═════ Working data ═════
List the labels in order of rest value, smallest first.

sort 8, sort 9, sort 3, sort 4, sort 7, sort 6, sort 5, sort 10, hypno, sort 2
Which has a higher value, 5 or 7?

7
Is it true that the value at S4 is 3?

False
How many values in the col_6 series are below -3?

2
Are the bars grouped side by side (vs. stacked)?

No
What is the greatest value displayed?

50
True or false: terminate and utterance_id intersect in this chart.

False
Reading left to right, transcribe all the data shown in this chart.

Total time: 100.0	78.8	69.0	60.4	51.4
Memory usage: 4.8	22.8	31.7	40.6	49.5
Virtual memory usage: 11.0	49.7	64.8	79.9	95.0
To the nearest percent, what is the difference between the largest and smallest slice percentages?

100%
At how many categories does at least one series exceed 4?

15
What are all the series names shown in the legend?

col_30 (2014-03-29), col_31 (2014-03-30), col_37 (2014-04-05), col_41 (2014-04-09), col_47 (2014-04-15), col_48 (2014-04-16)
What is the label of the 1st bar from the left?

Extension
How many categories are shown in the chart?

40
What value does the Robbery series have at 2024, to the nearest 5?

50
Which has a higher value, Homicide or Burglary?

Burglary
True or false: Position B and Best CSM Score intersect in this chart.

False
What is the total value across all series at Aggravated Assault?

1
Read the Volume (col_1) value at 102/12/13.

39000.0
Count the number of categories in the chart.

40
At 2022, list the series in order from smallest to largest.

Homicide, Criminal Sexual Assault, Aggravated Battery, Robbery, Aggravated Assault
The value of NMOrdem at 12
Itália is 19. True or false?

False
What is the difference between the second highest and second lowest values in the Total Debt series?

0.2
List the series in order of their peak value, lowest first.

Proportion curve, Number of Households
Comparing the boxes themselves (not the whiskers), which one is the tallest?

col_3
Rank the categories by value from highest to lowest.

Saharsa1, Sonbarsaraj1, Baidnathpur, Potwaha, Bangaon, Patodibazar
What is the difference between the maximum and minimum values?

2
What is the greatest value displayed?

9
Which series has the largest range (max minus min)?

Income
═════
* _Directions for this task_:
Pull out the lines of the material starting at the one that contains "Potwaha, Bangaon, Patodibazar" and ending with the last line of the material, and reproduce them verbatim.

* _Exercise response_:
Saharsa1, Sonbarsaraj1, Baidnathpur, Potwaha, Bangaon, Patodibazar
What is the difference between the maximum and minimum values?

2
What is the greatest value displayed?

9
Which series has the largest range (max minus min)?

Income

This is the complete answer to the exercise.